Two Johnston County young farmers, Austin Benson and Hunter Langdon, participated in the 2016 NC State Tobacco Short Course, a week-long event held recently in Raleigh.
Benson has been farming with his father, Randy Benson for two years at Benson Farms of Willow Spring. Last year the father-son team grew 185 acres of flue-cured tobacco.
Langdon, a 2014 graduate of NC State, has been farming for two years in partnership with his father, John. In 2005, Hunter Langdon grew 10 acres of organic flue-cured tobacco.
Johnston Co. native Terri Stutts, a farm loan officer with Southern Bank in Wilson, and Daniel Williams, a research technician at the Central Crops Research Station at Clayton, also participated in the course.
During the Tobacco Short Course, 44 participants took part in two days of classroom studies on everything from greenhouse production of seedling plants to curing leaf ready for market. The group also spent a day participating in a flue-cured tobacco grading session.
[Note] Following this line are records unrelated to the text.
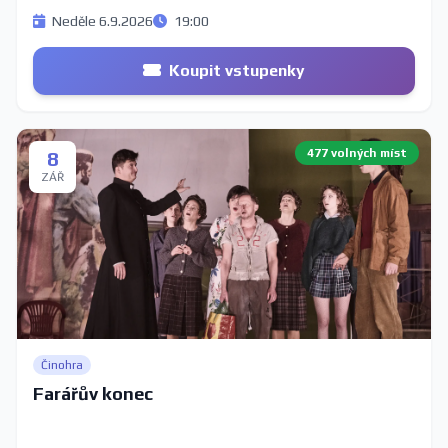
Neděle 6.9.2026
19:00
Koupit vstupenky
477 volných míst
8
ZÁŘ
Činohra
Farářův konec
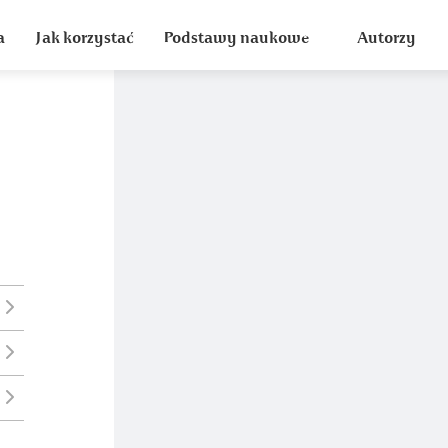
a
Jak korzystać
Podstawy naukowe
Autorzy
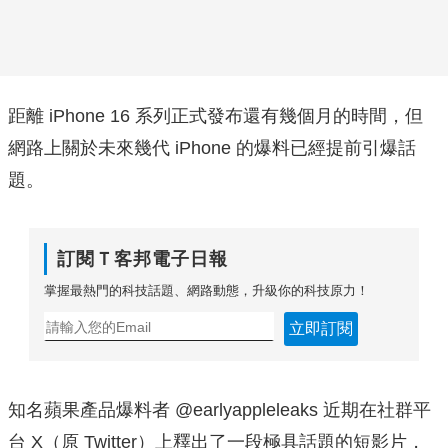
距離 iPhone 16 系列正式發布還有幾個月的時間，但
網路上關於未來幾代 iPhone 的爆料已經提前引爆話
題。
訂閱Ｔ客邦電子日報
掌握最熱門的科技話題、網路動態，升級你的科技原力！
立即訂閱
知名蘋果產品爆料者 @earlyappleleaks 近期在社群平
台 X（原 Twitter）上釋出了一段極具話題的短影片，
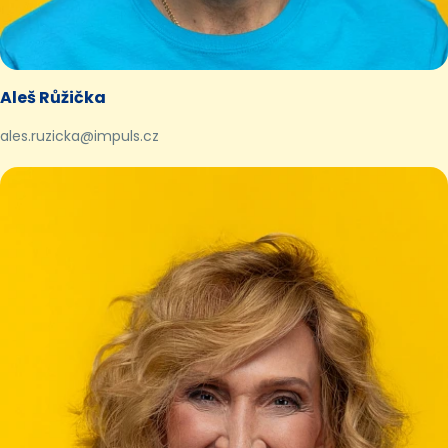
Aleš Růžička
ales.ruzicka@impuls.cz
“Since the tobacco industry faces continuous change, we need to make sure our younger farmers, their advisors, and other allied industry representatives are able to focus on how to attain efficient, quality tobacco production,” says Dr. Bill Collins, co-director of the Tobacco Short Course.
Instructors in the short course included N.C. State Extension specialists in agricultural economics, agronomy, biological and agricultural engineering, crop science, entomology, and plant pathology. USDA-AMS Tobacco Training Specialist Bobby F. Wellons, a Johnston Co. native, taught the day-long tobacco grading session, which was offered for the first time at the request of growers who had concerns about the grading of their 2015 flue-cured crop.